En cinquième lieu, il ne ressort pas des termes de la décision contestée que le préfet n’aurait pas procédé à un examen particulier de la situation de Mme G….
En sixième lieu, Mme G… est entrée en France récemment. Elle a fait l’objet, le 28 avril 2025, d’un arrêté du préfet des Vosges portant refus de séjour, obligation de quitter le territoire français et interdiction de retour sur le territoire français d’une durée de six mois, à l’exécution duquel elle s’est soustraite. L’intéressée se maintient par conséquent irrégulièrement sur le territoire national depuis cette date. Elle a fait l’objet d’une assignation à résidence en date du 12 février 2026. La circonstance qu’elle vivrait maritalement avec M. B… avec lequel elle a un projet de mariage n’est pas de nature à faire obstacle à ce qu’elle fasse l’objet d’un renouvellement assignation à résidence. Par ailleurs, elle n’allègue pas que les modalités particulièrement lourdes de cette assignation à résidence l’empêchent de vivre une vie privée et familiale normale, Dès lors, les moyens tirés de ce que l’arrêté attaqué est entaché d’une erreur de fait, d’une erreur d’appréciation et méconnaît les stipulations et de l’article 8 de la convention européenne de sauvegarde des droits de l’homme et des libertés fondamentales doivent être écartés.
En septième lieu, l’arrêté attaqué n’ayant pas pour objet d’éloigner Mme G… du territoire français, elle ne peut utilement se prévaloir des stipulations de l’article 3 de la convention européenne de sauvegarde des droits de l’homme et des libertés fondamentales. En tout état de cause, la requérante n’établit pas que les modalités de l’assignation à résidence en litige porteraient une atteinte disproportionnée à sa vie privée et familiale ou seraient de nature à caractériser un traitement inhumain ou dégradant au sens de ces stipulations. Par suite, ce moyen doit être écarté.
Il résulte de tout ce qui précède que les conclusions de Mme G… à fin d’annulation de l’arrêté du 20 mars 2026 du préfet des Vosges ainsi que, par voie de conséquence, les conclusions présentées sur le fondement des articles L. 761-1 du code de justice administrative et 37 de la loi du 10 juillet 1991, doivent être rejetées.
D E C I D E :
Article 1 : La requête de Mme G… est rejetée.
Article 2 : Le présent jugement sera notifié à Mme E… G…, à Me Moundounga et au préfet des Vosges.

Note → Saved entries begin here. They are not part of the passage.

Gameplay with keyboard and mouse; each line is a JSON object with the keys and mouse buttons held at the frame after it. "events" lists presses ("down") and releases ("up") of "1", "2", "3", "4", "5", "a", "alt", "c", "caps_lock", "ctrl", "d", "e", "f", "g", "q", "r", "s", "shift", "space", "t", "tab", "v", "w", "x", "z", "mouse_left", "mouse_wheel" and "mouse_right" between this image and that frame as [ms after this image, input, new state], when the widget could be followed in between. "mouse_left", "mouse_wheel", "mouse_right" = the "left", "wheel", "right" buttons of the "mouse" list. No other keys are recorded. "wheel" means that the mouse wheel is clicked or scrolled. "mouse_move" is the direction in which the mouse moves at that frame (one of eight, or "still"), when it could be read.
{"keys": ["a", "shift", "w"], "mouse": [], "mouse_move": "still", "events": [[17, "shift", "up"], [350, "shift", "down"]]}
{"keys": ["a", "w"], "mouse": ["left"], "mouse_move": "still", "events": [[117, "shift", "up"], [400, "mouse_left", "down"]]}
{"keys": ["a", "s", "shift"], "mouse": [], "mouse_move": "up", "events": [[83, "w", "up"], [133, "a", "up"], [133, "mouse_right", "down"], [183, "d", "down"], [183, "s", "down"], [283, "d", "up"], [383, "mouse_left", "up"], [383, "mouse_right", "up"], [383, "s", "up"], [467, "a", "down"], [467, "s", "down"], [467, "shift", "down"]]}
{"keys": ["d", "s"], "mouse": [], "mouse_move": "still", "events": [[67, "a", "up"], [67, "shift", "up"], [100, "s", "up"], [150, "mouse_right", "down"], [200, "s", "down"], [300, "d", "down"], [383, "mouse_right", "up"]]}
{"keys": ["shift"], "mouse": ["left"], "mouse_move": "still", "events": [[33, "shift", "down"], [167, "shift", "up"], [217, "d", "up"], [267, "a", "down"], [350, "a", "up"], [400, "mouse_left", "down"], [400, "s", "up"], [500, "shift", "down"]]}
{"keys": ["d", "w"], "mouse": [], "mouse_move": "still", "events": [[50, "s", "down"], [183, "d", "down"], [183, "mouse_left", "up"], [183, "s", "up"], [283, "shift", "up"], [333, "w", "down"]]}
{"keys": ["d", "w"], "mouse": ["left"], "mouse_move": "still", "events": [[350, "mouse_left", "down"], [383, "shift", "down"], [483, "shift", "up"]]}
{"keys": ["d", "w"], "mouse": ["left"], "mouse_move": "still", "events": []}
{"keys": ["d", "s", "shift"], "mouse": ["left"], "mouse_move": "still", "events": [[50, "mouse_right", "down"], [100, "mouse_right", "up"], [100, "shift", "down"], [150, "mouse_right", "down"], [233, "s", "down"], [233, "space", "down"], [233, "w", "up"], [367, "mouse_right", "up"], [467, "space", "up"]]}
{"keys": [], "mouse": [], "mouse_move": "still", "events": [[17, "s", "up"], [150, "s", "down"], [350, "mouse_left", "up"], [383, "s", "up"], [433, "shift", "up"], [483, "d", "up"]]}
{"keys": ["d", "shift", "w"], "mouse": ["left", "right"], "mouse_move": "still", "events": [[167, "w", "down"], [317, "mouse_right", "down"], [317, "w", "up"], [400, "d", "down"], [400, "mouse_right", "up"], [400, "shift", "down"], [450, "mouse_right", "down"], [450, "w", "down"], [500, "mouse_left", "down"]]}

Rendu public par mise à disposition au greffe le 13 avril 2026.
La magistrate désignée,
C. Marini
La greffière
O. Tsimbo-Nussbaum
La République mande et ordonne au préfet des Vosges en ce qui le concerne ou à tous commissaires de justice à ce requis en ce qui concerne les voies de droit commun contre les parties privées, de pourvoir à l’exécution de la présente décision.